AD&D added the illusionist (at least I don't recall the illusionist being in OD&D) but it took 2E , published in 1989, to round out the specialist mages. Those other specialists included the necromancer, the evoker, the diviner, and so on.
In many ways, Avalon Hill beat TSR to the punch. Magic Realm was released in 1978, and 10 of its 16 characters have access to different kinds of magic.
There are 8 types of magic in Magic Realm:
I - white magic (divine), cast by the Pilgrim (read Cleric) and White Knight (nee Paladin)

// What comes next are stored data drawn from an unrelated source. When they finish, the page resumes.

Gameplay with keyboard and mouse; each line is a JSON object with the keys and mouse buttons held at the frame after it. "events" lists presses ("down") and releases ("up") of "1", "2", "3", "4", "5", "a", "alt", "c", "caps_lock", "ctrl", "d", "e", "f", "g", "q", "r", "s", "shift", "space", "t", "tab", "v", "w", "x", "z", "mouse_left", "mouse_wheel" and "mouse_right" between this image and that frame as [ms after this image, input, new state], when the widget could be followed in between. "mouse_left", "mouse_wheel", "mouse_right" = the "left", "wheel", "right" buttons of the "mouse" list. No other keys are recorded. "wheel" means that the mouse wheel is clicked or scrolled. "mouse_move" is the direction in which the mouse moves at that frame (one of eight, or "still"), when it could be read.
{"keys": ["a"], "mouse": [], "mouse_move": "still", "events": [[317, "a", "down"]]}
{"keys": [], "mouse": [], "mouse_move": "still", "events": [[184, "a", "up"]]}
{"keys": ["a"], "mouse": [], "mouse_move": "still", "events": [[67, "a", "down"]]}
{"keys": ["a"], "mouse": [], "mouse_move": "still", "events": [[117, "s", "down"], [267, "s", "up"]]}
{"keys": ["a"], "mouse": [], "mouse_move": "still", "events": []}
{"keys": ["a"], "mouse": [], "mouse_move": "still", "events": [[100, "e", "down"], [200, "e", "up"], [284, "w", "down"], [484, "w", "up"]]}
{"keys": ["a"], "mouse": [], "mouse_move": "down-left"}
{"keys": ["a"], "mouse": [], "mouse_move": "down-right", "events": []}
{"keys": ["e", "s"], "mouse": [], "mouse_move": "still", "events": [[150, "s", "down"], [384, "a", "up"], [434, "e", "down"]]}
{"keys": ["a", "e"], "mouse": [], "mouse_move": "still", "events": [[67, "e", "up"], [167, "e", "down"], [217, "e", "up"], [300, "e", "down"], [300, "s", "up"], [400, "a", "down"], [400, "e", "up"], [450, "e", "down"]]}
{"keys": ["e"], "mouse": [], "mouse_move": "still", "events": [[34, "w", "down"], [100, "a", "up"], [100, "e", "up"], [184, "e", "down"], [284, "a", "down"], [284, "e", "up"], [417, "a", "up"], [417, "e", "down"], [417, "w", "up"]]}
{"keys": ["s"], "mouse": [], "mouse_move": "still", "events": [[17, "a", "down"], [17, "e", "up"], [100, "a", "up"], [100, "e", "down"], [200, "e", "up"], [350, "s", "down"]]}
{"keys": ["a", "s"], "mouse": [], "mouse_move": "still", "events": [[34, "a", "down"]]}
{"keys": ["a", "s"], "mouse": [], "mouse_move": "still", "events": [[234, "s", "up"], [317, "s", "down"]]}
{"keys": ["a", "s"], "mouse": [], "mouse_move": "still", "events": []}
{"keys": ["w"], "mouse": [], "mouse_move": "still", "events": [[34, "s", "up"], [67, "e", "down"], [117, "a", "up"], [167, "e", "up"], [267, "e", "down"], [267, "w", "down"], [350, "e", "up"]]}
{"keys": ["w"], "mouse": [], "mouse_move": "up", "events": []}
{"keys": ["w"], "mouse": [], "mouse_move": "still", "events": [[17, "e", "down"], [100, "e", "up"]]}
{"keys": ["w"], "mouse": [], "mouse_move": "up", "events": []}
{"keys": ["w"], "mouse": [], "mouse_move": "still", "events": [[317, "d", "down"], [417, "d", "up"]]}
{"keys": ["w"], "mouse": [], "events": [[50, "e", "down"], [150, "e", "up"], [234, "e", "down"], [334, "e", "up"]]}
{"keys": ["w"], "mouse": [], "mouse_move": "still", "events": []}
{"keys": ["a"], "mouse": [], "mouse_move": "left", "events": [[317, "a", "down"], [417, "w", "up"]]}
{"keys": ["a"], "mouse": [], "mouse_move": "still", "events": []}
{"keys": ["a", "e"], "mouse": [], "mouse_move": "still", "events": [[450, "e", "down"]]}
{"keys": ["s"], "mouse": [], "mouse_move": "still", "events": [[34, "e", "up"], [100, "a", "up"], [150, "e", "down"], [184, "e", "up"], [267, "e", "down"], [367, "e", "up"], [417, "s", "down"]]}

II - grey magic (natural), cast by the Wizard and Druid
III - gold magic (faerie), cast by the Elf and Woodsgirl
IV - purple magic (elemental), cast by the Sorcerer
V - black magic (infernal), cast by the Witch and Witch King (read Warlock)
VI - conjurations
VII - good luck knacks
VIII - malicious tricks
The Magician has access to various types of magic, but he needs different magic items (which supplied him with the mana he needs) in order to come into his own.
I like the approach that Magic Realm uses, as it makes the mechanics for the clerics and the wizards the same, by making white magic just one of the several magic types.
In addition, each character has access to unique kinds of magic, (and is restricted from using others) which is very similar to the specialist approach in 2E.